Cloud Runのアクセス制御について
今回は allUsers
を使って、アクセス制限をかけずに公開しました。
しかし、用途によっては、アクセス制限が必要な場合があるので、その手段と個人的に感じたデメリットを以下に纏めます。
1) Cloud Load BalansingによるServerless NEGとCloud Armorを使った制限
Cloud Runの前に、Cloud Load BalansingのServerless NEGを置いて、Cloud Armorを使ってアクセス制限する方法。IPアドレスによる制限等が可能です。
- デメリット
Cloud Load Balansingが高価。
2) Cloud Endpointによる制限
Cloud Runの前に、Cloud EndpointのESP(Extensible Service Proxy)を置くことで、なにかしらの認証(Google認証、Auth0を使用した認証、API Keyを使った認証など)を行った上でないとアクセスできないようにすることができます。
- デメリット
ESPv2のDockerイメージ格納場所が、Artifact Registryに対応していない。(2022/04時点)
構築が少し大変。
3) Cloud RunのIAM(サービスアカウント)による制限
Cloud Runを起動できるIAM(サービスアカウントやGoogle Workspace)を用意してアクセスする。
- デメリット
Authorizationヘッダーにトークンが必要になるので、トークン取得処理が別途必要。
まとめ
金銭的に余裕があるのであれば、Cloud Load BalansingによるServerless NEGとCloud Armorを使った制限をオススメします。
金銭的に余裕がなく、Cloud RunにアップしたMock Server(Prism)を使う人が少数なら、Cloud RunのIAM(サービスアカウント)による制限でも良いと思います。
ただし、Mock Server(Prism)を動かしたい人には、サービスアカウントの鍵情報を渡す必要がるので、注意が必要です。(自己責任でお願いしますm(_ _)m)
あと、トークンの取得が必要なので、以下ライブラリも必要になります。
APIを呼び出すコードのサンプルも置いておきます。
import { JWT } from "google-auth-library"
import service_account from '../${サービスアカウントの鍵}.json'
import axios from 'axios'
;(async () => {
const client = new JWT({
forceRefreshOnFailure: true,
key: service_account.private_key,
email: service_account.client_email,
})
const url = "${Cloud Runのエンドポイント}"
const token = await client.fetchIdToken(url)

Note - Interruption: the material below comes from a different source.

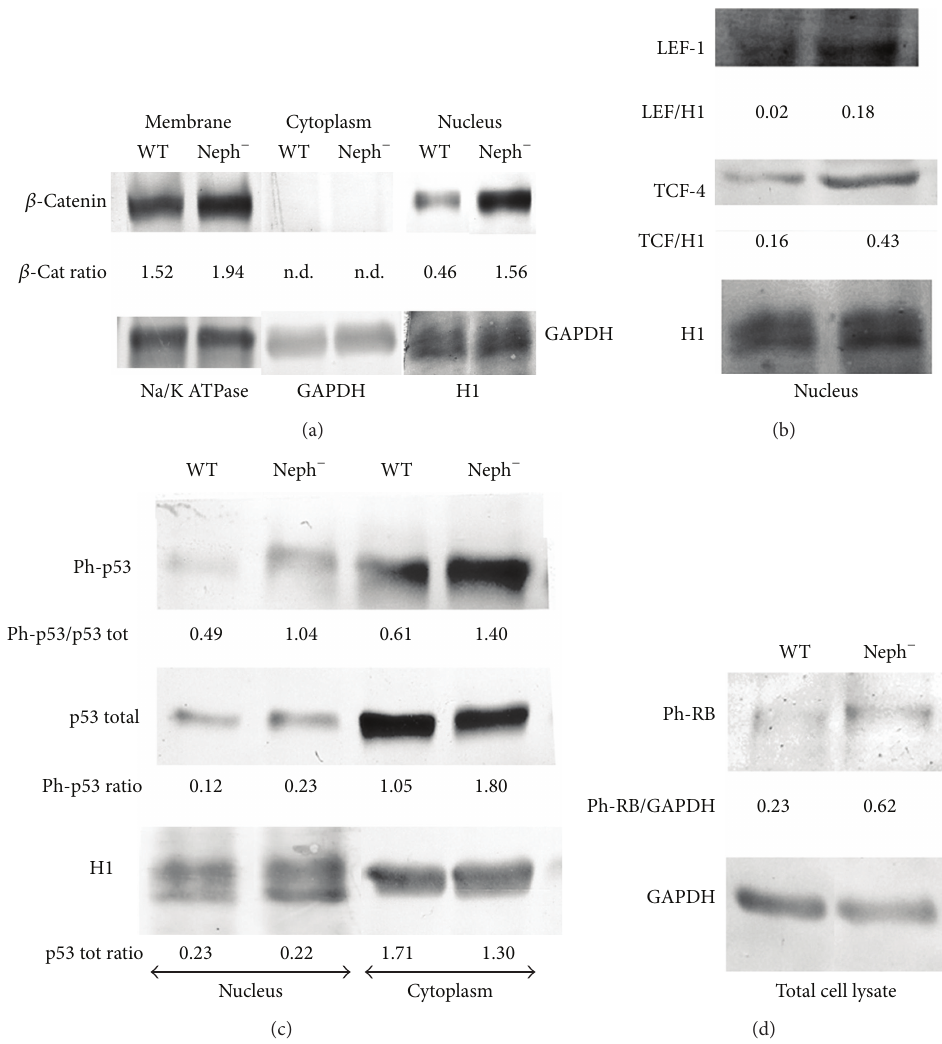
Figure 5: 𝛽 -Catenin, TCF-4, LEF-1, p53, and pRB distribution and expression in wild type and nephrin-mutated podocytes. The cells were lysated, fractionated and processed for western blot as described in Section 2. (a) Distribution and expression of 𝛽 -catenin in cell membranes and nuclear compartment. The goat anti- 𝛽 -catenin (sc-1496) antibody was purchased from Santa Cruz Biotechnologies (Santa Cruz, CA, USA). (b) Expression of LEF-1 and TCF-4 in nuclear compartment. The goat anti-LEF-1 (sc-8591) and anti-TCF-4 (sc-8631) antibodies were purchased from Santa Cruz Biotechnologies (Santa Cruz, CA, USA). (c) Phosphorylated and total p53 distribution and expression in nucleus and cytoplasm. The mouse monoclonal anti-p53 IC12 (no. 2524) and the rabbit polyclonal anti-Phospho-p53 (ser15) (no. 9284) antibodies were purchased from Cell Signaling Technologies (Boston, MA, USA). (d) Phosphorylated-RB expression in total cell lysate. The rabbit anti- phospho-RB (ser780) (no. 9307) antibody was purchased from Cell Signaling Technologies (Boston, MA, USA). To quantify the protein bands, we scanned the blots and performed a densitometry analysis, using the software NIH ImageJ v. 6.4 (freeware, NIH, MD, USA). Where the relative amount of protein is indicated as generic “ratio” instead of ratio to a specific housekeeping protein, it is because the protein quantization referred to the different cell compartment housekeepers indicated at the bottom of each blot. The figure shows a typical experiment of at least three performed under the same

const { data } = await axios.get(`${url}`, {
headers: {
Authorization: `Bearer ${token}`
}
})
console.log(`data: ${JSON.stringify(data)}`)
})()
さいごに
OpenAPI Specを活用すれば、フロントとバックエンドでAPIの仕様が共有できます。
しかも、事前にこのようなCIを用意しておくことで、共有漏れを防げぐことができ、バックエンド側でAPIを用意できない間でもフロントエンドは手を止めなくて済みます。